Kemnader See. . Mal laut, mal leise, mal ungestüm, mal nachdenklich – anderthalb Stunden lang begeisterte Bosse am Sonntagabend beim Zeltfestival Ruhr.

Am Tag als Kurt Cobain starb, war Axel Bosse 14 Jahre alt. „Am Tag als Kurt Cobain starb, lagst du in meinen Armen“, singt er in seinem Charthit „Schönste Zeit“. Es ist die Zeit von Pubertät und erster Liebe, von Mofa, Walkman und Nirvana. Es sind die 90er und die meisten der begeisterten Zuhörer, die Bosse am Sonntagabend auf seine Reise zurück in diese schönste Zeit genommen hat, denken in diesen Minuten wohl an ihre eigene Jugend zurück.

Gut 90 Minuten lang gaben Bosse und seine Band Vollgas. Und der 33-Jährige wäre wohl noch länger geblieben, hätte er nicht dem altehrwürdigen Joe Cocker im Nachbarzelt Platz machen müssen. „Ich neben Joe Cocker – wenn ich das meinem Vater erzähle, denkt er, ich habe es endlich geschafft“, witzelte Axel „Aki“ Bosse.

Schon nach den ersten paar Liedern waren Jeans und T-Shirt komplett durchgeschwitzt, aber das hinderte den 33-Jährigen nicht daran, bis zum letzten Akkord kreuz und quer über die Bühne zu hüpfen, zu tanzen und zu springen.
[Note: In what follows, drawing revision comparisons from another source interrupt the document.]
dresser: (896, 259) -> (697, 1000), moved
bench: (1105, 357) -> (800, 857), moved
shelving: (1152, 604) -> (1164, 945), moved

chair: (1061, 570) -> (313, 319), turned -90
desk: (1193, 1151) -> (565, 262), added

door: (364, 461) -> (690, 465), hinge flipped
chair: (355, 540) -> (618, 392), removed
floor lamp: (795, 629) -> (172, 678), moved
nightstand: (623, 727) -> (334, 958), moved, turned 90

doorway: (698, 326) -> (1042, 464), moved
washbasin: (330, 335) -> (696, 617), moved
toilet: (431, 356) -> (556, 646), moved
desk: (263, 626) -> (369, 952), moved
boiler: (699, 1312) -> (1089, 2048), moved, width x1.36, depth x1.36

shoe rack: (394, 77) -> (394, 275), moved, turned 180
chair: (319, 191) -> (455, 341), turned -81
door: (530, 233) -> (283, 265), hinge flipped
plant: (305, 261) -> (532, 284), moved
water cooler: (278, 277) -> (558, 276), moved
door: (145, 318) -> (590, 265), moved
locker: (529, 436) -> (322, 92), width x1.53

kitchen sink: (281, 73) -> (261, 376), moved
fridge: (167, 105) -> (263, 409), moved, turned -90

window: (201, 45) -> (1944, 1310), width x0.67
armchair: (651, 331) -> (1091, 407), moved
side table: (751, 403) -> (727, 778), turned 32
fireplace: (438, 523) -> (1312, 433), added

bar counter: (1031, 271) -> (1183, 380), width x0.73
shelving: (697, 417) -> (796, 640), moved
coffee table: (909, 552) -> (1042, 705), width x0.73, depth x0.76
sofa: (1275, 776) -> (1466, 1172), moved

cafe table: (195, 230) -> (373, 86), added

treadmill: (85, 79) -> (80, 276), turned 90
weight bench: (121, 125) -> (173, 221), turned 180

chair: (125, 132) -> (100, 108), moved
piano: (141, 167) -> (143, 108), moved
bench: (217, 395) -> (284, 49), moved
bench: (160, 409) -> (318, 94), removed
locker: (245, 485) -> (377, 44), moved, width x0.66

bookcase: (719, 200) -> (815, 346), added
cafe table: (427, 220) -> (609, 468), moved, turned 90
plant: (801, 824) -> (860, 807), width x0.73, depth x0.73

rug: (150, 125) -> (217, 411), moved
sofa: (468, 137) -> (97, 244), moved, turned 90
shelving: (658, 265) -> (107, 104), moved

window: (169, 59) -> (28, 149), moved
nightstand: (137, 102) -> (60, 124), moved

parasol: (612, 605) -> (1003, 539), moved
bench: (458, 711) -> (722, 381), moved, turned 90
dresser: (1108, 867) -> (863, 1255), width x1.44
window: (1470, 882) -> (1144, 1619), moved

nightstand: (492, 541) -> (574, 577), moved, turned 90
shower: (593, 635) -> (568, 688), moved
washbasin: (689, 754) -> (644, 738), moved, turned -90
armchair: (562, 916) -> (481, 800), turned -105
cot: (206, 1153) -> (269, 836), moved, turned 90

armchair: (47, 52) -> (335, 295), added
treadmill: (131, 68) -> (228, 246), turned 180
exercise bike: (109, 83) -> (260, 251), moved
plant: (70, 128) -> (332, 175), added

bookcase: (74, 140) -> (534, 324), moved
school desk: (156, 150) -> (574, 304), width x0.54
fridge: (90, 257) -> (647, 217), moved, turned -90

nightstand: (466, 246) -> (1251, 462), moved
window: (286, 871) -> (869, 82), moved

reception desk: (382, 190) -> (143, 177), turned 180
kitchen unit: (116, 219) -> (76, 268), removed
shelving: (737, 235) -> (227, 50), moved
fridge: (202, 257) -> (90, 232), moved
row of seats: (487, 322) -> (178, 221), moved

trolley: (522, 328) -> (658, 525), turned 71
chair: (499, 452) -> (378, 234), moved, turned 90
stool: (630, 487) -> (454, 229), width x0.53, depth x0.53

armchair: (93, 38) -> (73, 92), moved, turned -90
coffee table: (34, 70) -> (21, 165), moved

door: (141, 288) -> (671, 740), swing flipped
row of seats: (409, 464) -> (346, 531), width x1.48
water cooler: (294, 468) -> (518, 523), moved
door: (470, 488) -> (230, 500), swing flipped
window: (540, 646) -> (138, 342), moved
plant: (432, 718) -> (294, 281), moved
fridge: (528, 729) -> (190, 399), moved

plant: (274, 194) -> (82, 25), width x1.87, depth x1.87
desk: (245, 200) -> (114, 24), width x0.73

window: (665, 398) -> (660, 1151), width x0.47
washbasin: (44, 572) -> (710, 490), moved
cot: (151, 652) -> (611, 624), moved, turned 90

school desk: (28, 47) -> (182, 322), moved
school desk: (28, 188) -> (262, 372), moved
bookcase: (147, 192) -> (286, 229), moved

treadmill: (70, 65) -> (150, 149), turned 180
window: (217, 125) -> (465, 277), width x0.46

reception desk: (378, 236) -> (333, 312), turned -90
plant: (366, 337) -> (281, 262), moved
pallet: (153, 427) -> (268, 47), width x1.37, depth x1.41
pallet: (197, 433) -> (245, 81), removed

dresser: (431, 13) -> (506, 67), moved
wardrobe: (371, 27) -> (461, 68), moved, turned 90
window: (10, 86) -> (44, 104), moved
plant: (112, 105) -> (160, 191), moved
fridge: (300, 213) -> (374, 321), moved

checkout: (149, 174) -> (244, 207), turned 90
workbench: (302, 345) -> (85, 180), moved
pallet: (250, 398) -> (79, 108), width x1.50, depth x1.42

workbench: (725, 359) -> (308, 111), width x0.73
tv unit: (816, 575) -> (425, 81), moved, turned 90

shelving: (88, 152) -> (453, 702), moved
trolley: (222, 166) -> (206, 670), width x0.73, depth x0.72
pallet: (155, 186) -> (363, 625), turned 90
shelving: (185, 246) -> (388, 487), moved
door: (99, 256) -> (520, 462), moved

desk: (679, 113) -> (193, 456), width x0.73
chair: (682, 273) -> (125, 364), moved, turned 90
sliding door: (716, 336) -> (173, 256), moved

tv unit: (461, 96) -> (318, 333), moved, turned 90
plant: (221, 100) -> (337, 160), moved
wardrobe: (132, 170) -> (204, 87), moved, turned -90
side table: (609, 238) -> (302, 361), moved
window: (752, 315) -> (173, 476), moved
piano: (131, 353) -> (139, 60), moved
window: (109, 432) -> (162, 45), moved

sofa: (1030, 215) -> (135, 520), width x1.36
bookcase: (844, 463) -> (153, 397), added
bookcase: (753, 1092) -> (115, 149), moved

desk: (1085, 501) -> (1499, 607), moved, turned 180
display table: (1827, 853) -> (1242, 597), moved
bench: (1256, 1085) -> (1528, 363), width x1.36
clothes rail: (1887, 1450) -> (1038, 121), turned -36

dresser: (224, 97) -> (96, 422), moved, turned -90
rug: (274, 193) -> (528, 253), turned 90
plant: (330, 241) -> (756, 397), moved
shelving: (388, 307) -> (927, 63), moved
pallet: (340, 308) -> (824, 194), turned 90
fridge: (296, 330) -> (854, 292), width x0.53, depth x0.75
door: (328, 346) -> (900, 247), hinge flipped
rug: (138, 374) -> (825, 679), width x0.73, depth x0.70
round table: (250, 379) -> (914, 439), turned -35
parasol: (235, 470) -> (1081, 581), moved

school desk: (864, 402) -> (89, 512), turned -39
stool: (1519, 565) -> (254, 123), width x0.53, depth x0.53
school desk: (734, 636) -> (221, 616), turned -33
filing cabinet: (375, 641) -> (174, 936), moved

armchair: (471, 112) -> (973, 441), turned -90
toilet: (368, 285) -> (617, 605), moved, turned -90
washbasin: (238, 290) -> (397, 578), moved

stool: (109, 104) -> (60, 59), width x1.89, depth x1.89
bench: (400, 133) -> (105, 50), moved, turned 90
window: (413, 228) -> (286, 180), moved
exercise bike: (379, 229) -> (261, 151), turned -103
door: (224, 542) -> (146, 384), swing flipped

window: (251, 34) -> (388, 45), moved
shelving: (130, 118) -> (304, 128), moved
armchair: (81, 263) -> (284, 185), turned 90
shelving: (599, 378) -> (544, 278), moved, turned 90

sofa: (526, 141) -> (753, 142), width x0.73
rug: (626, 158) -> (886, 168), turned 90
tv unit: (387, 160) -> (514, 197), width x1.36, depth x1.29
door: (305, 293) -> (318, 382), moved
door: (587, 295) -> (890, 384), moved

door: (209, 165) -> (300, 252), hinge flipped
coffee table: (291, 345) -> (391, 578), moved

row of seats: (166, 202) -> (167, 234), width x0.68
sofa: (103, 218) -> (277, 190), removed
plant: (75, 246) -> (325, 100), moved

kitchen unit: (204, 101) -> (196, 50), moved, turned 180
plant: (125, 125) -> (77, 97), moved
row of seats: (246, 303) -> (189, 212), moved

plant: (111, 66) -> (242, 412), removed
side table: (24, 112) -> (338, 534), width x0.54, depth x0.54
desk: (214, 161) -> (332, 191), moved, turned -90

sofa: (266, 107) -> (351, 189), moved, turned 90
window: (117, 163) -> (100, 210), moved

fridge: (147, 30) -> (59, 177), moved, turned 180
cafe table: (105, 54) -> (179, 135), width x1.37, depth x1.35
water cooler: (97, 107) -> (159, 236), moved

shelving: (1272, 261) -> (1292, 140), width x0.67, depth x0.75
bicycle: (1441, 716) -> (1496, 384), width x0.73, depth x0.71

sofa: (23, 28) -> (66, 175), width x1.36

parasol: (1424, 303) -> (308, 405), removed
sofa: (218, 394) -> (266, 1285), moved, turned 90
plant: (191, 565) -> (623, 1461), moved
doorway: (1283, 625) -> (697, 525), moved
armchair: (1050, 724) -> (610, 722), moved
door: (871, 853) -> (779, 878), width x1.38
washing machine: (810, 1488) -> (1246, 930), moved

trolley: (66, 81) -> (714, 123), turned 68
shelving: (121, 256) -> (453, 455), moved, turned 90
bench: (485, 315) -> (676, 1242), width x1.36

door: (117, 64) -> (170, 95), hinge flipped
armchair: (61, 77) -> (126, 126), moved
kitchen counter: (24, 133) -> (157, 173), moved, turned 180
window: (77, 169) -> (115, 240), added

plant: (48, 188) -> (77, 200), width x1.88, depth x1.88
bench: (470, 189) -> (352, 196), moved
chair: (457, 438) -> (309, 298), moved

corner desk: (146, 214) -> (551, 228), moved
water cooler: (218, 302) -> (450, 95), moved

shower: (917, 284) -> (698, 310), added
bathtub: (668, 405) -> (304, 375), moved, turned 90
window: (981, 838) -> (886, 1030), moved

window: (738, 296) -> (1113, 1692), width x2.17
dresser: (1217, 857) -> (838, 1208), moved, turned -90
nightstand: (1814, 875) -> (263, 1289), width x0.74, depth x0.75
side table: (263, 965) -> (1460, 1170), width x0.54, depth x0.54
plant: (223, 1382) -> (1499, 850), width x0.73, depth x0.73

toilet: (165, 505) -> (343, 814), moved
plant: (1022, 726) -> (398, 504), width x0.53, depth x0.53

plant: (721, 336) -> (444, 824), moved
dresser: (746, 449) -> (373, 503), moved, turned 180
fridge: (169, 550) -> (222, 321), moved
Und vor ihm die gut 1200 Fans, die nicht nur die Songs des aktuellen Albums „Kraniche“, sondern auch die der vier vorherigen mitsingen konnten.

Von wegen „Nischenmusik“, Bosse ist längst massentauglich, hebt sich mit seinen Melodien und Texten aber wohltuend vom Rock-und-Pop-Einerlei ab. Mal laut, mal leise, mal ungestüm, mal nachdenklich – und immer mit viel Rhythmus. Wie in „Istanbul“, das der Musiker wie rund die Hälfte aller „Kraniche“-Stücke in der türkischen Metropole geschrieben hat, wo er mehrere Monate mit Frau und Tochter verbrachte. Unter lautem Beifall widmete er das Stück einer „jungen demokratischen Türkei ohne Polizeigewalt“.

Ehrlich, bodenständig und authentisch – so wirkt der gebürtige Niedersachse, der sich am Sonntag freute, dass sich so viele Menschen gegen Fußball oder den „Tatort“ und für handgemachte Bosse-Musik entschieden. Neben seinem bislang größten Erfolg „Schönste Zeit“ zeigte er mit „So oder so“, „Vier Leben“, „Sophie“ oder dem Titelsong „Kraniche“ das breite Spektrum des aktuellen Albums, das mit deutlich umfangreicheren Arrangements aufwartet als seine Vorgänger. Nicht fehlen durften aber auch die älteren bekannten Bosse-Stücke wie „3 Millionen“, „Wartesaal“ oder „Frankfurt Oder“, den er zusammen mit Anna Loos aufgenommen hat.

Nach anderthalb schweißtreibenden Stunden und mehreren Zugaben verneigte sich der 33-Jährige vor dem Publikum, dankte den Veranstaltern und überließ Joe Cocker die ganz große Bühne.

„Was wir nicht können, ist irgendwas wiederholen“, heißt es in „Schönste Zeit“. Manches aber schon. Zum Beispiel einen Bosse-Auftritt beim nächsten Zeltfestival im Jahr 2014.